**EXCERPT PROVIDED**.
※

Install Zeppelin to connect with existing YARN cluster

Introduction

This page describes how to pre-configure a bare metal node, build & configure Zeppelin on it, configure Zeppelin and connect it to existing YARN cluster running Hortonworks flavour of Hadoop. It also describes steps to configure Spark & Hive interpreter of Zeppelin.

Prepare Node

Zeppelin user (Optional)

This step is optional, however its nice to run Zeppelin under its own user. In case you do not like to use Zeppelin (hope not) the user could be deleted along with all the pacakges that were installed for Zeppelin, Zeppelin binary itself and associated directories.

Create a zeppelin user and switch to zeppelin user or if zeppelin user is already created then login as zeppelin.

useradd zeppelin
su - zeppelin 
whoami

Assuming a zeppelin user is created then running whoami command must return

zeppelin

Its assumed in the rest of the document that zeppelin user is indeed created and below installation instructions are performed as zeppelin user.

List of Prerequisites

CentOS 6.x
Git
Java 1.7
Apache Maven
Hadoop client
Spark
Internet connection is required.

Its assumed that the node has CentOS 6.x installed on it. Although any version of Linux distribution should work fine. The working directory of all prerequisite pacakges is /home/zeppelin/prerequisites, although any location could be used.

Git

Intall latest stable version of Git. This document describes installation of version 2.4.8

yum install curl-devel expat-devel gettext-devel openssl-devel zlib-devel
yum install  gcc perl-ExtUtils-MakeMaker
yum remove git
cd /home/zeppelin/prerequisites
wget https://github.com/git/git/archive/v2.4.8.tar.gz
tar xzf git-2.0.4.tar.gz
cd git-2.0.4
make prefix=/home/zeppelin/prerequisites/git all
make prefix=/home/zeppelin/prerequisites/git install
echo "export PATH=$PATH:/home/zeppelin/prerequisites/bin" >> /home/zeppelin/.bashrc
source /home/zeppelin/.bashrc
git --version

Assuming all the packages are successfully installed, running the version option with git command should display

git version 2.4.8

Java

Zeppelin works well with 1.7.x version of Java runtime. Download JDK version 7 and a stable update and follow below instructions to install it.

cd /home/zeppelin/prerequisites/
#Download JDK 1.7, Assume JDK 7 update 79 is downloaded.

※

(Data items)

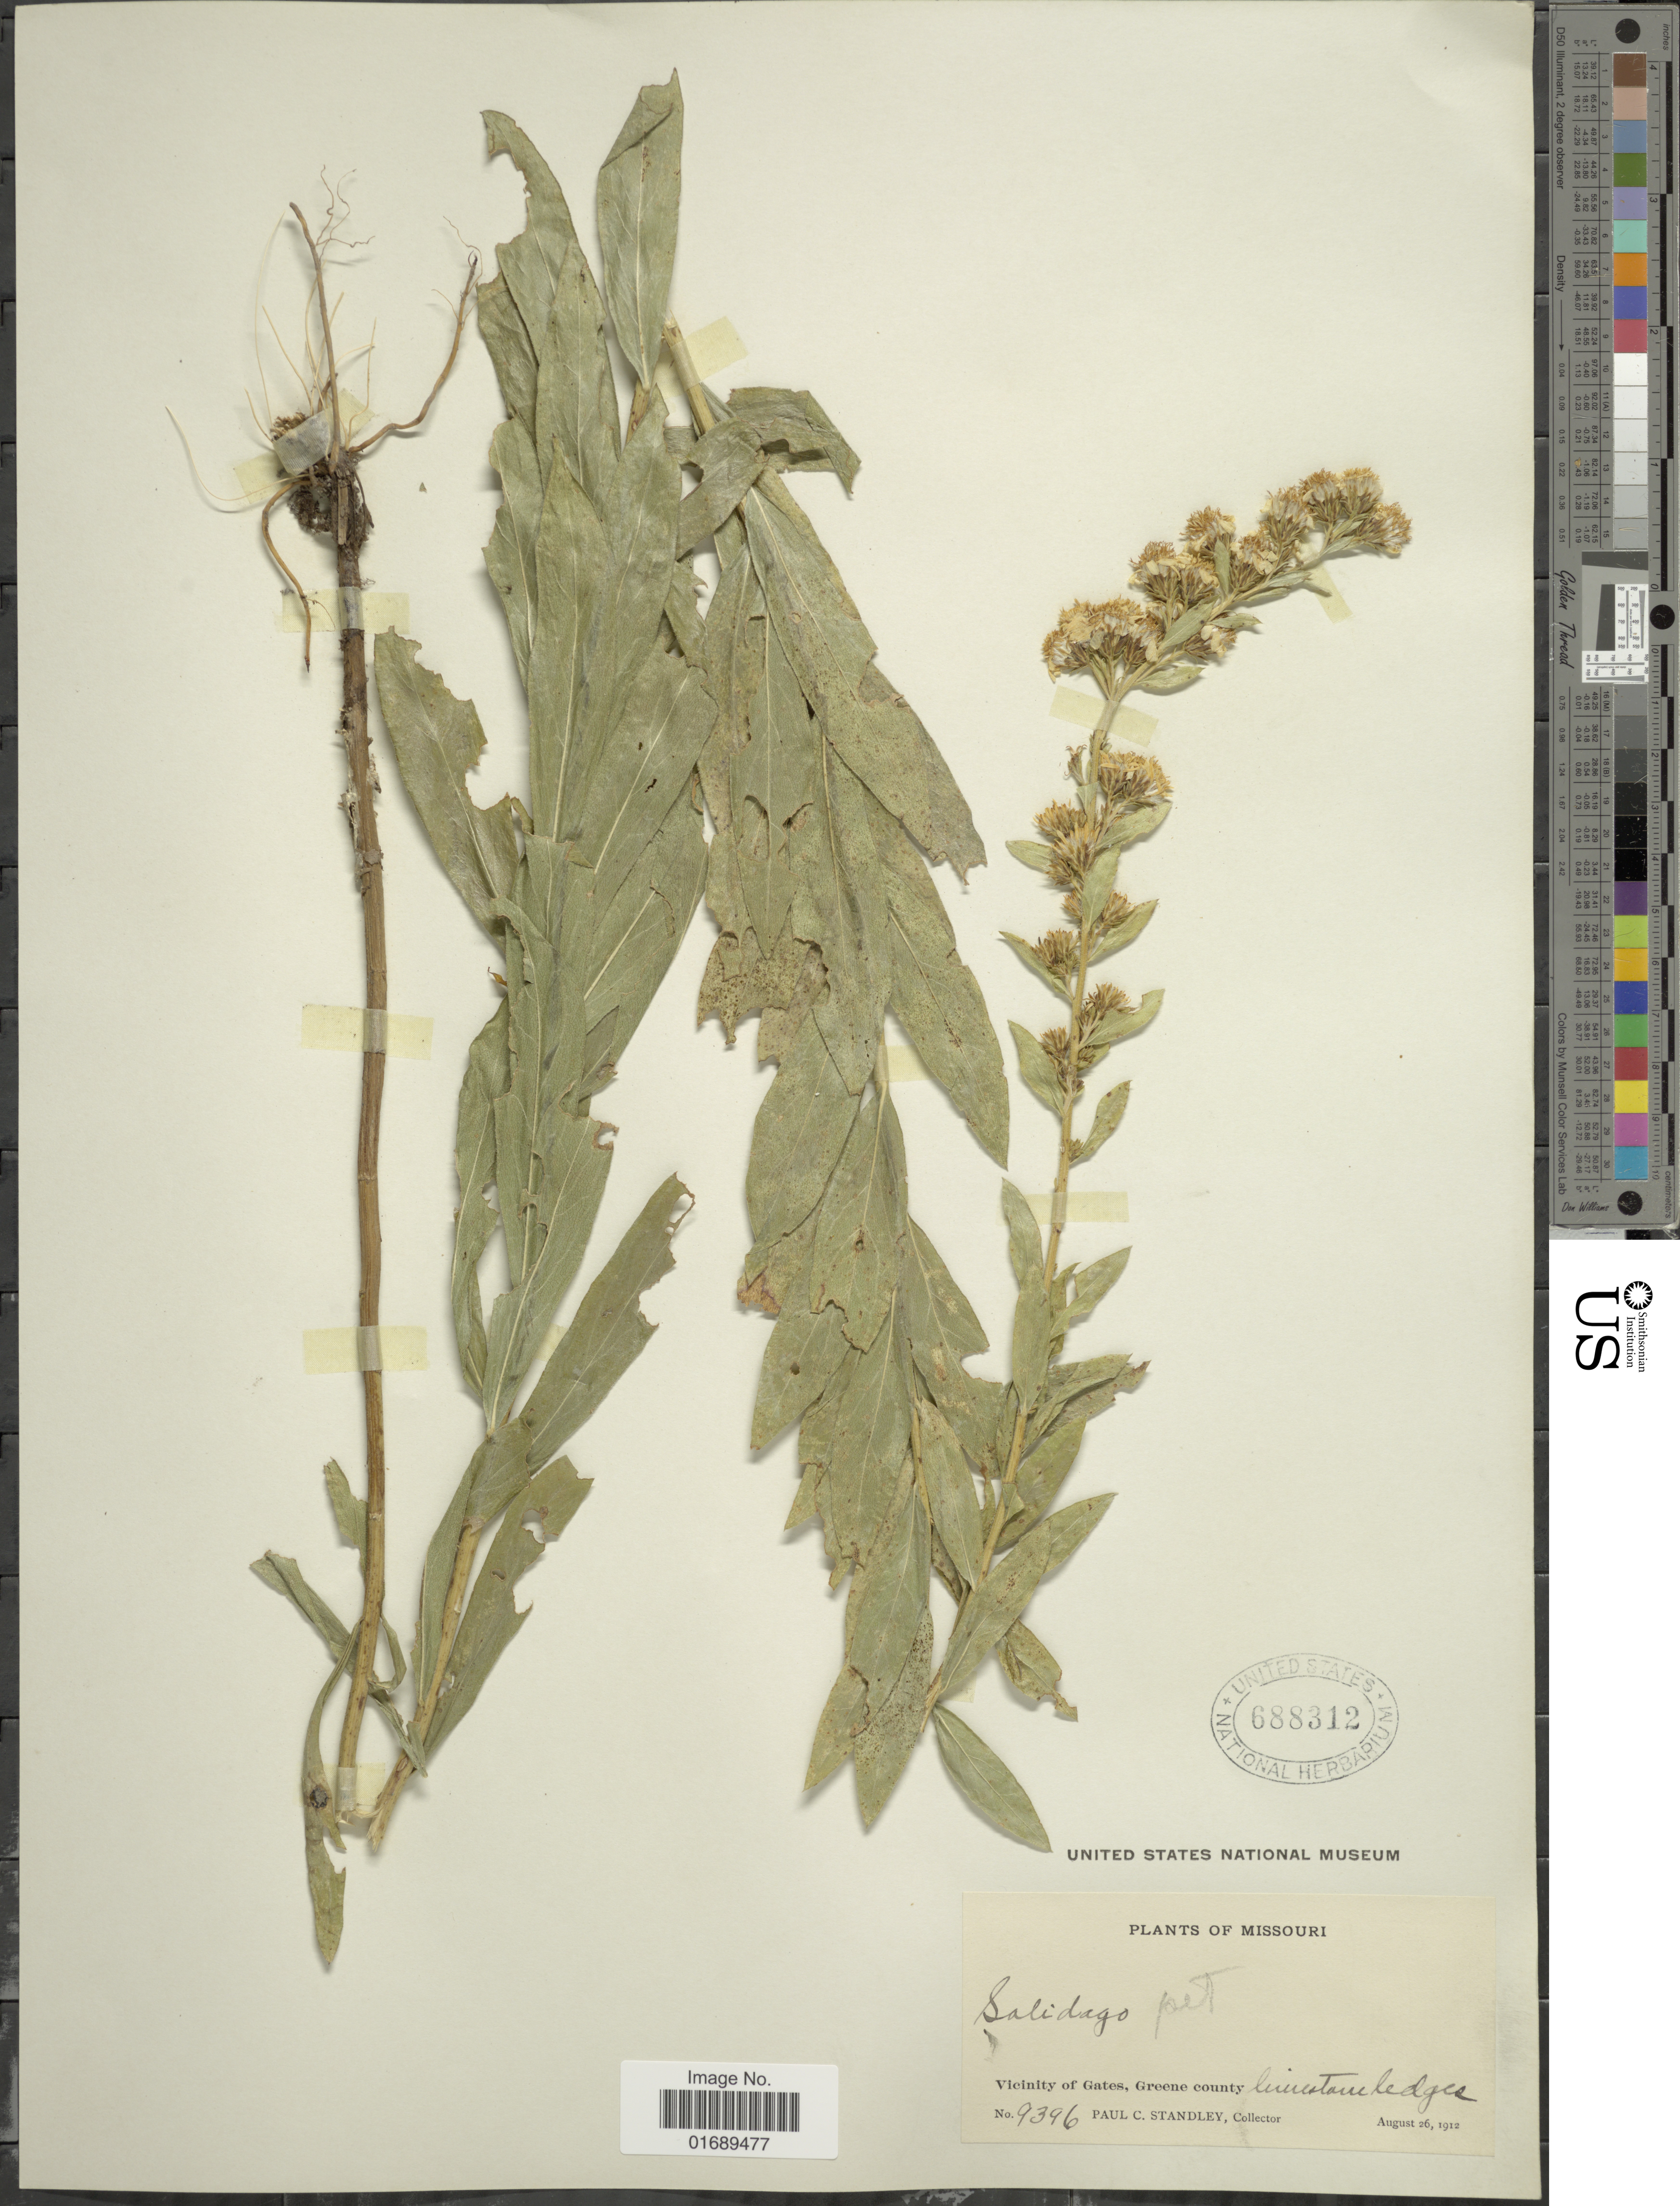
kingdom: Plantae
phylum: Tracheophyta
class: Magnoliopsida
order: Asterales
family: Asteraceae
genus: Solidago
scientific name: Solidago petiolaris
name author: Aiton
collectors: P. C. Standley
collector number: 9396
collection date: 1912-08-26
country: United States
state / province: Missouri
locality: Vicinity of Gates, Greene County, limestone ledges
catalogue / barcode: US 688312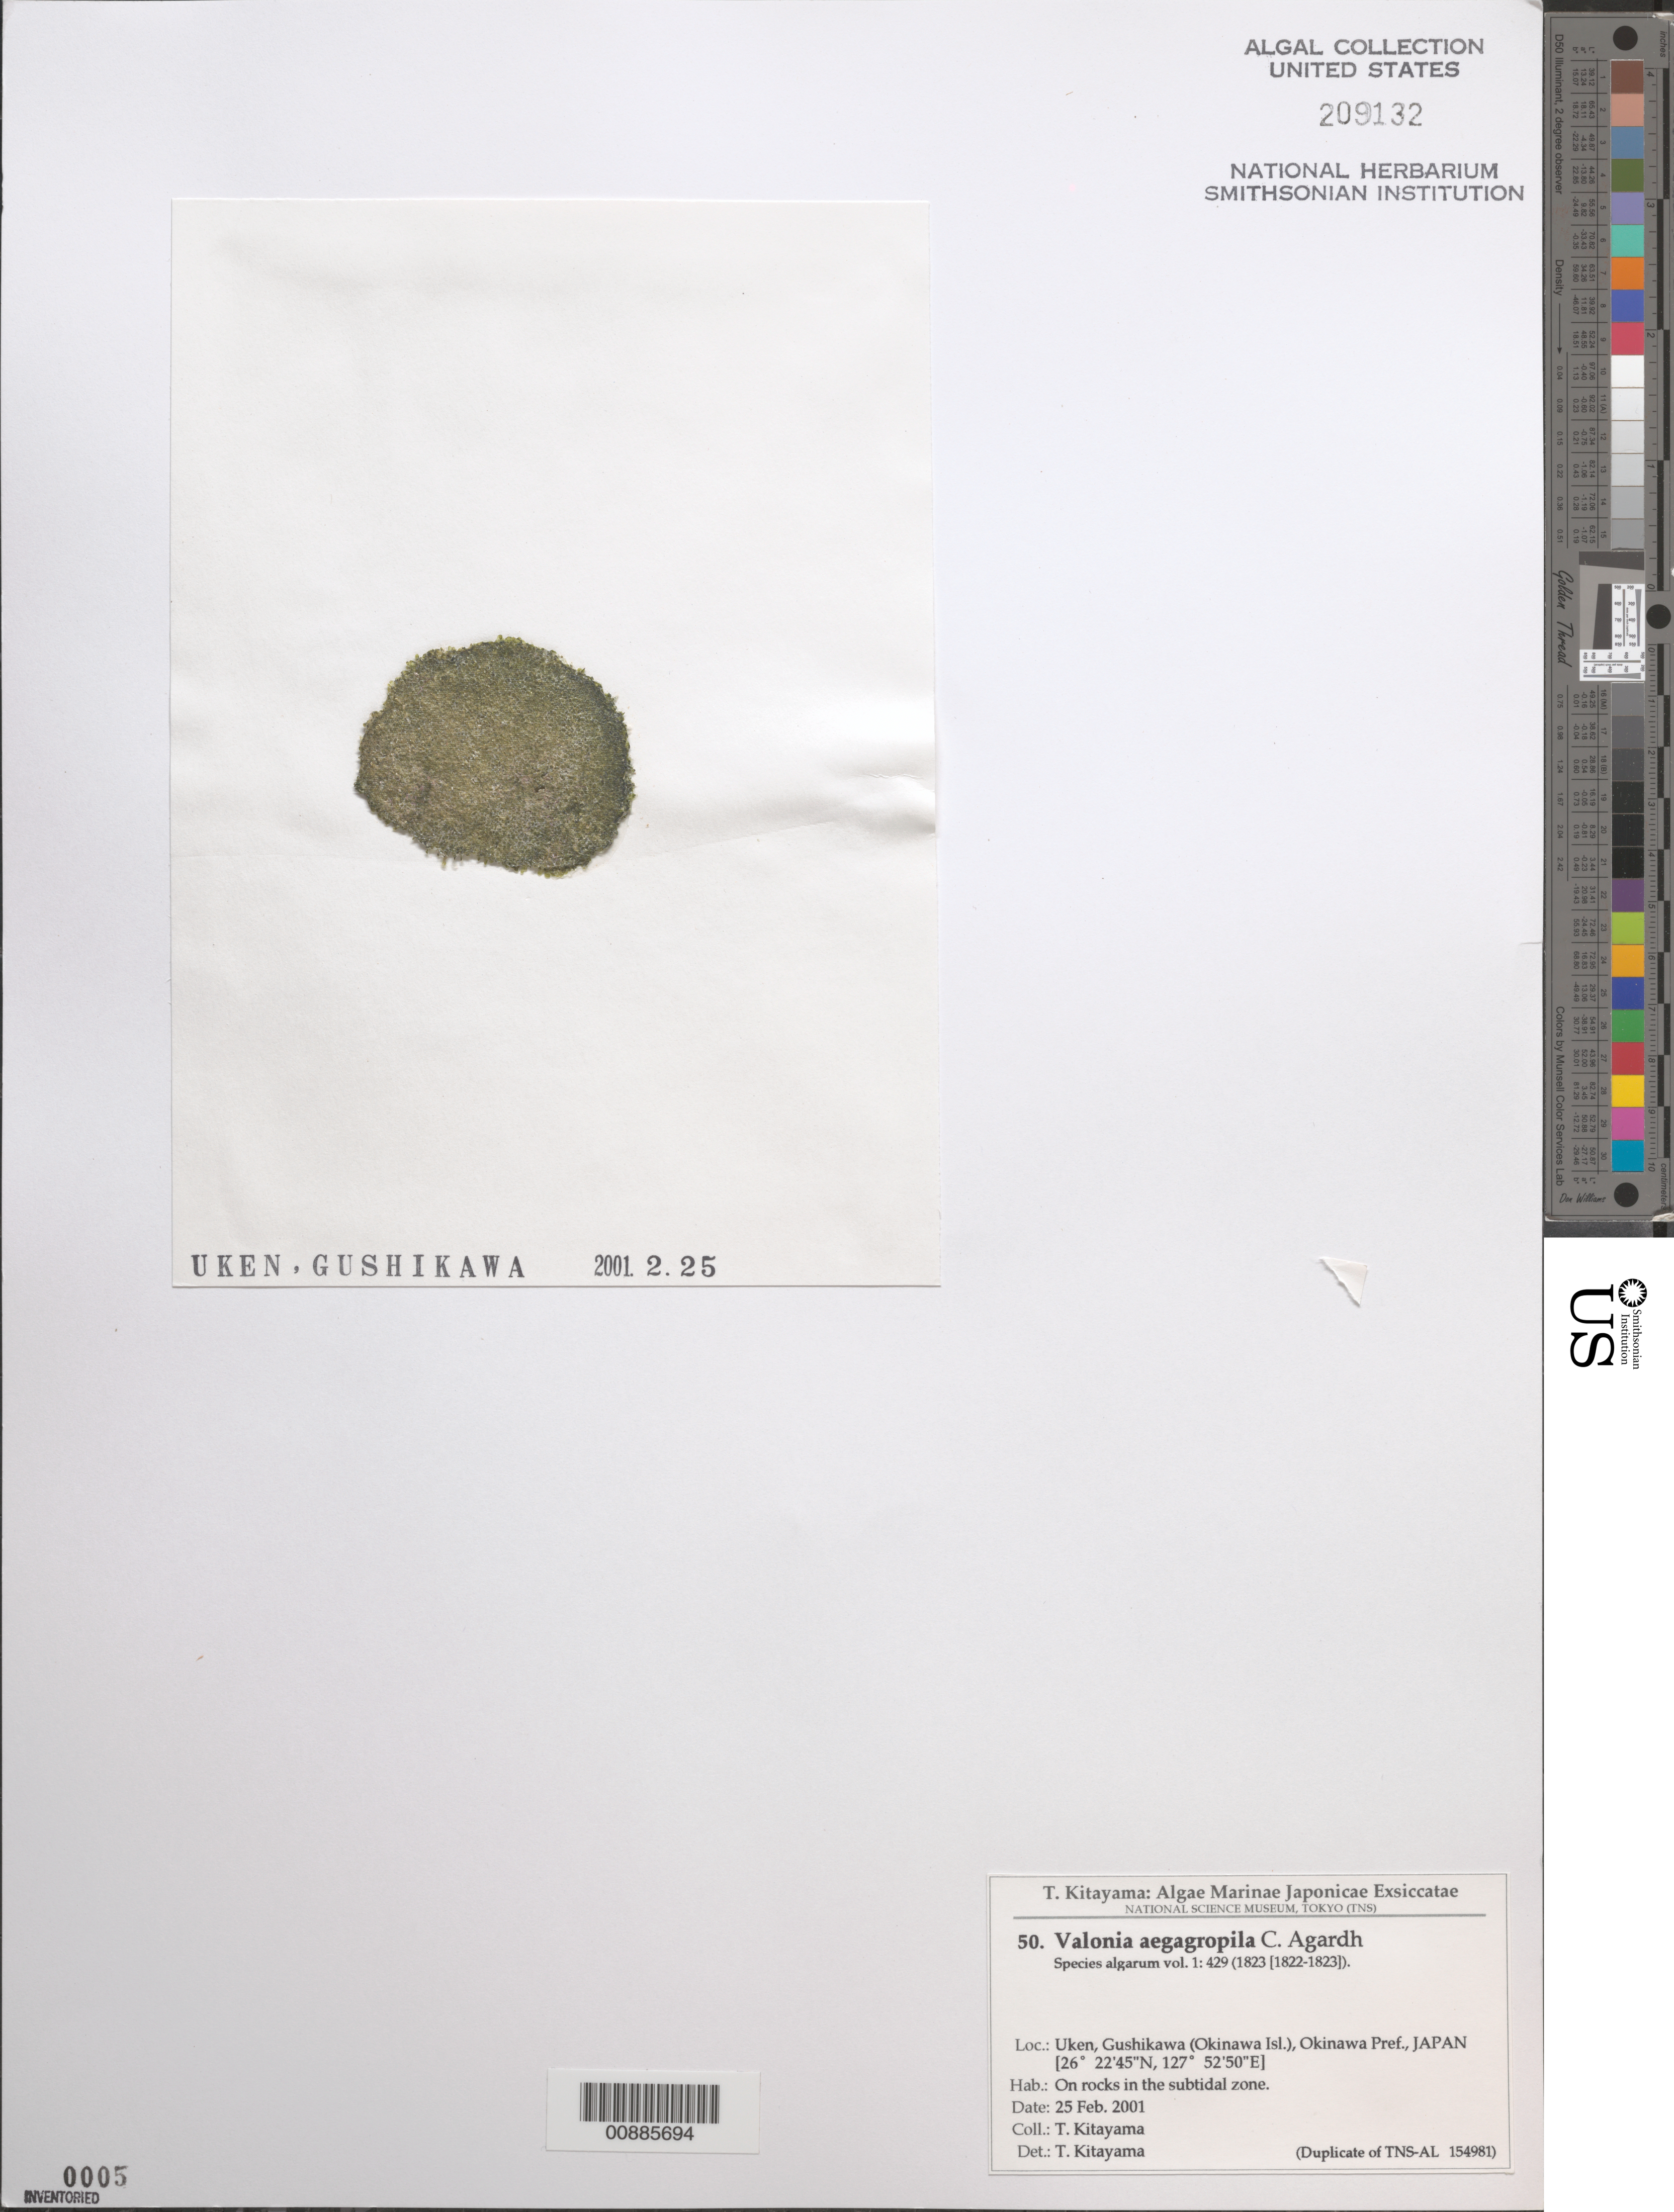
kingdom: Plantae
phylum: Chlorophyta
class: Ulvophyceae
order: Siphonocladales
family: Valoniaceae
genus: Valonia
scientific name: Valonia aegagropila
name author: C. Agardh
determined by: Kitayama, T.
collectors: T. Kitayama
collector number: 50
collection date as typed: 25 Feb 2001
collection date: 2001-02-25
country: Japan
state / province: Okinawa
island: Okinawa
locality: Uken, Gushikawa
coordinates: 26 22' 45" N, 127 52' 50" E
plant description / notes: Kitayama, T., Algae Marinae Japonicae Exsiccatae, Fasc. II (Nos. 26-50)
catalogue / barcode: US 209132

※

**WORK TO COMPLETE**.
- A) Answer from the Zeppelin installation guide:
(i) Which command checks the current user, and what must it return?
(ii) What working directory does the guide use for all prerequisite packages?
(iii) Which Java version does Zeppelin work well with?
- B) Pick up the Zeppelin installation guide after its last line and continue it in the same style.

**THE RESULTS**.
- A)
(i) `whoami`, which must return `zeppelin`.
(ii) /home/zeppelin/prerequisites
(iii) Java 1.7.x

- B)
tar -xf jdk-7u79-linux-x64.tar.gz
echo "export JAVA_HOME=/home/zeppelin/prerequisites/jdk1.7.0_79" >> /home/zeppelin/.bashrc
source /home/zeppelin/.bashrc
echo $JAVA_HOME

Assuming all the packages are successfully installed, echoing JAVA_HOME environment variable should display

/home/zeppelin/prerequisites/jdk1.7.0_79

Apache Maven

Download and install a stable version of Maven.

cd /home/zeppelin/prerequisites/
wget ftp://mirror.reverse.net/pub/apache/maven/maven-3/3.3.3/binaries/apache-maven-3.3.3-bin.tar.gz
tar -xf apache-maven-3.3.3-bin.tar.gz 
cd apache-maven-3.3.3
export MAVEN_HOME=/home/zeppelin/prerequisites/apache-maven-3.3.3
echo "export PATH=$PATH:/home/zeppelin/prerequisites/apache-maven-3.3.3/bin" >> /home/zeppelin/.bashrc
source /home/zeppelin/.bashrc
mvn -version

Assuming all the packages are successfully installed, running the version option with mvn command should display

Apache Maven 3.3.3 (7994120775791599e205a5524ec3e0dfe41d4a06; 2015-04-22T04:57:37-07:00)
Maven home: /home/zeppelin/prerequisites/apache-maven-3.3.3
Java version: 1.7.0_79, vendor: Oracle Corporation
Java home: /home/zeppelin/prerequisites/jdk1.7.0_79/jre
Default locale: en_US, platform encoding: UTF-8
OS name: "linux", version: "2.6.32-358.el6.x86_64", arch: "amd64", family: "unix"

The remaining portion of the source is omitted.